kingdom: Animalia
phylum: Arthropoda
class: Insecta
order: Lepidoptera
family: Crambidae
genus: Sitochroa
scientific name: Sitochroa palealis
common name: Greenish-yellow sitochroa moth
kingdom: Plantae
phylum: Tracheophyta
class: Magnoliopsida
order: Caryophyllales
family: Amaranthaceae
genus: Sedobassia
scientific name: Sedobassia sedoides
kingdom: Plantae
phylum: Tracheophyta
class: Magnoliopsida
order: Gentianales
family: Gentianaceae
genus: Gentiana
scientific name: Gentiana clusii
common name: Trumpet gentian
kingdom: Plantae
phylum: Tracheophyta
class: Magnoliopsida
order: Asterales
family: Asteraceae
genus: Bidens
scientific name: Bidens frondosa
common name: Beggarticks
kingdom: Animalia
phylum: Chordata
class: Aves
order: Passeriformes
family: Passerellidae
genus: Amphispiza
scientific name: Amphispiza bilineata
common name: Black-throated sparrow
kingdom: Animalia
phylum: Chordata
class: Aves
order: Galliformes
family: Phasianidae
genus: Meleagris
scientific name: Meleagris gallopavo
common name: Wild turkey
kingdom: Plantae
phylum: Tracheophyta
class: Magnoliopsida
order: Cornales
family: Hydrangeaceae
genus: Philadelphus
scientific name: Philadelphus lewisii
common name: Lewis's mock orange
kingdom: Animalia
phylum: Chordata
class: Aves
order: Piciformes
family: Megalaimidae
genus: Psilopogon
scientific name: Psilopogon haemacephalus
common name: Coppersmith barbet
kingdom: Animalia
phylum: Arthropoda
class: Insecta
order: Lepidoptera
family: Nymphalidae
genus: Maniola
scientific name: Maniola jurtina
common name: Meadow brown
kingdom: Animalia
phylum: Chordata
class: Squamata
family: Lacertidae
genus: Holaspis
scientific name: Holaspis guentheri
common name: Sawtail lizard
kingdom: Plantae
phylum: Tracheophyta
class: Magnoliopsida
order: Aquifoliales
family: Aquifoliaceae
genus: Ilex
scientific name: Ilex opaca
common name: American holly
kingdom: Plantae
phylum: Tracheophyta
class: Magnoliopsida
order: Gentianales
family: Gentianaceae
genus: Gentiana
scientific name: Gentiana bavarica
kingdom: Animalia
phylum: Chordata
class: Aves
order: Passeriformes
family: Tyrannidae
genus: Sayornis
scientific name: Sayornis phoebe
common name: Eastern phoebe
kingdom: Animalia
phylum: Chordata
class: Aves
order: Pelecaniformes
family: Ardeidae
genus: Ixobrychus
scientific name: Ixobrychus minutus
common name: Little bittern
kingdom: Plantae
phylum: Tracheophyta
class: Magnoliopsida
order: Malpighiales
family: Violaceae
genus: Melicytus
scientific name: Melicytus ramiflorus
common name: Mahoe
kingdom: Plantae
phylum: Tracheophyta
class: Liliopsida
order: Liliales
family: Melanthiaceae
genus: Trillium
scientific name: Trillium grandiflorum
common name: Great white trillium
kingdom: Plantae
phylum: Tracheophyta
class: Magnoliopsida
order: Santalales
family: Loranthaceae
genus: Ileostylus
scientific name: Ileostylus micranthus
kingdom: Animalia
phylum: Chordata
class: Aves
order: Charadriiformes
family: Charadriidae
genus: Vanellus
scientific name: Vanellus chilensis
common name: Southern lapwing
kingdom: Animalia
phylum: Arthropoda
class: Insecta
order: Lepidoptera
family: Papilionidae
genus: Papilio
=====
» **Exercise task**
Copy every line of the records above word for word, with nothing added, left out, or changed.

» **Solution to the problem**
kingdom: Animalia
phylum: Arthropoda
class: Insecta
order: Lepidoptera
family: Crambidae
genus: Sitochroa
scientific name: Sitochroa palealis
common name: Greenish-yellow sitochroa moth
kingdom: Plantae
phylum: Tracheophyta
class: Magnoliopsida
order: Caryophyllales
family: Amaranthaceae
genus: Sedobassia
scientific name: Sedobassia sedoides
kingdom: Plantae
phylum: Tracheophyta
class: Magnoliopsida
order: Gentianales
family: Gentianaceae
genus: Gentiana
scientific name: Gentiana clusii
common name: Trumpet gentian
kingdom: Plantae
phylum: Tracheophyta
class: Magnoliopsida
order: Asterales
family: Asteraceae
genus: Bidens
scientific name: Bidens frondosa
common name: Beggarticks
kingdom: Animalia
phylum: Chordata
class: Aves
order: Passeriformes
family: Passerellidae
genus: Amphispiza
scientific name: Amphispiza bilineata
common name: Black-throated sparrow
kingdom: Animalia
phylum: Chordata
class: Aves
order: Galliformes
family: Phasianidae
genus: Meleagris
scientific name: Meleagris gallopavo
common name: Wild turkey
kingdom: Plantae
phylum: Tracheophyta
class: Magnoliopsida
order: Cornales
family: Hydrangeaceae
genus: Philadelphus
scientific name: Philadelphus lewisii
common name: Lewis's mock orange
kingdom: Animalia
phylum: Chordata
class: Aves
order: Piciformes
family: Megalaimidae
genus: Psilopogon
scientific name: Psilopogon haemacephalus
common name: Coppersmith barbet
kingdom: Animalia
phylum: Arthropoda
class: Insecta
order: Lepidoptera
family: Nymphalidae
genus: Maniola
scientific name: Maniola jurtina
common name: Meadow brown
kingdom: Animalia
phylum: Chordata
class: Squamata
family: Lacertidae
genus: Holaspis
scientific name: Holaspis guentheri
common name: Sawtail lizard
kingdom: Plantae
phylum: Tracheophyta
class: Magnoliopsida
order: Aquifoliales
family: Aquifoliaceae
genus: Ilex
scientific name: Ilex opaca
common name: American holly
kingdom: Plantae
phylum: Tracheophyta
class: Magnoliopsida
order: Gentianales
family: Gentianaceae
genus: Gentiana
scientific name: Gentiana bavarica
kingdom: Animalia
phylum: Chordata
class: Aves
order: Passeriformes
family: Tyrannidae
genus: Sayornis
scientific name: Sayornis phoebe
common name: Eastern phoebe
kingdom: Animalia
phylum: Chordata
class: Aves
order: Pelecaniformes
family: Ardeidae
genus: Ixobrychus
scientific name: Ixobrychus minutus
common name: Little bittern
kingdom: Plantae
phylum: Tracheophyta
class: Magnoliopsida
order: Malpighiales
family: Violaceae
genus: Melicytus
scientific name: Melicytus ramiflorus
common name: Mahoe
kingdom: Plantae
phylum: Tracheophyta
class: Liliopsida
order: Liliales
family: Melanthiaceae
genus: Trillium
scientific name: Trillium grandiflorum
common name: Great white trillium
kingdom: Plantae
phylum: Tracheophyta
class: Magnoliopsida
order: Santalales
family: Loranthaceae
genus: Ileostylus
scientific name: Ileostylus micranthus
kingdom: Animalia
phylum: Chordata
class: Aves
order: Charadriiformes
family: Charadriidae
genus: Vanellus
scientific name: Vanellus chilensis
common name: Southern lapwing
kingdom: Animalia
phylum: Arthropoda
class: Insecta
order: Lepidoptera
family: Papilionidae
genus: Papilio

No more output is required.